··· Supplied entries

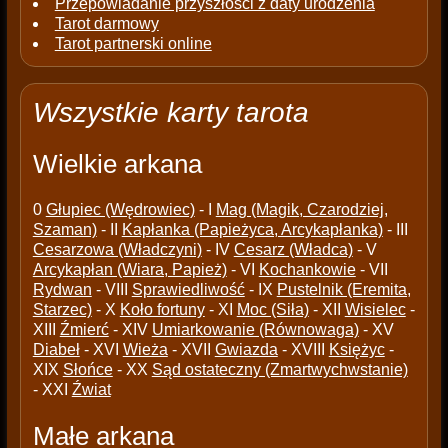
Przepowiadanie przyszłości z daty urodzenia
Tarot darmowy
Tarot partnerski online
Wszystkie karty tarota
Wielkie arkana
0
Głupiec (Wędrowiec)
- I
Mag (Magik, Czarodziej,
Szaman)
- II
Kapłanka (Papieżyca, Arcykapłanka)
- III
Cesarzowa (Władczyni)
- IV
Cesarz (Władca)
- V
Arcykapłan (Wiara, Papież)
- VI
Kochankowie
- VII
Rydwan
- VIII
Sprawiedliwość
- IX
Pustelnik (Eremita,
Starzec)
- X
Koło fortuny
- XI
Moc (Siła)
- XII
Wisielec
-
XIII
Źmierć
- XIV
Umiarkowanie (Równowaga)
- XV
Diabeł
- XVI
Wieża
- XVII
Gwiazda
- XVIII
Księżyc
-
XIX
Słońce
- XX
Sąd ostateczny (Zmartwychwstanie)
- XXI
Źwiat
Małe arkana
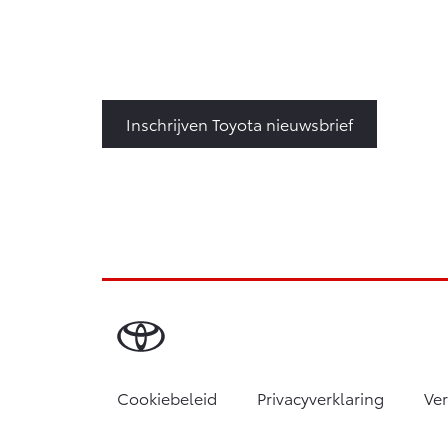
Inschrijven Toyota nieuwsbrief
Cookiebeleid
Privacyverklaring
Ve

······

◆ Brief:
Exclude the images and output the lines above exactly.

◆ Response below:
Przepowiadanie przyszłości z daty urodzenia
Tarot darmowy
Tarot partnerski online
Wszystkie karty tarota
Wielkie arkana
0
Głupiec (Wędrowiec)
- I
Mag (Magik, Czarodziej,
Szaman)
- II
Kapłanka (Papieżyca, Arcykapłanka)
- III
Cesarzowa (Władczyni)
- IV
Cesarz (Władca)
- V
Arcykapłan (Wiara, Papież)
- VI
Kochankowie
- VII
Rydwan
- VIII
Sprawiedliwość
- IX
Pustelnik (Eremita,
Starzec)
- X
Koło fortuny
- XI
Moc (Siła)
- XII
Wisielec
-
XIII
Źmierć
- XIV
Umiarkowanie (Równowaga)
- XV
Diabeł
- XVI
Wieża
- XVII
Gwiazda
- XVIII
Księżyc
-
XIX
Słońce
- XX
Sąd ostateczny (Zmartwychwstanie)
- XXI
Źwiat
Małe arkana
Inschrijven Toyota nieuwsbrief
Cookiebeleid
Privacyverklaring
Ve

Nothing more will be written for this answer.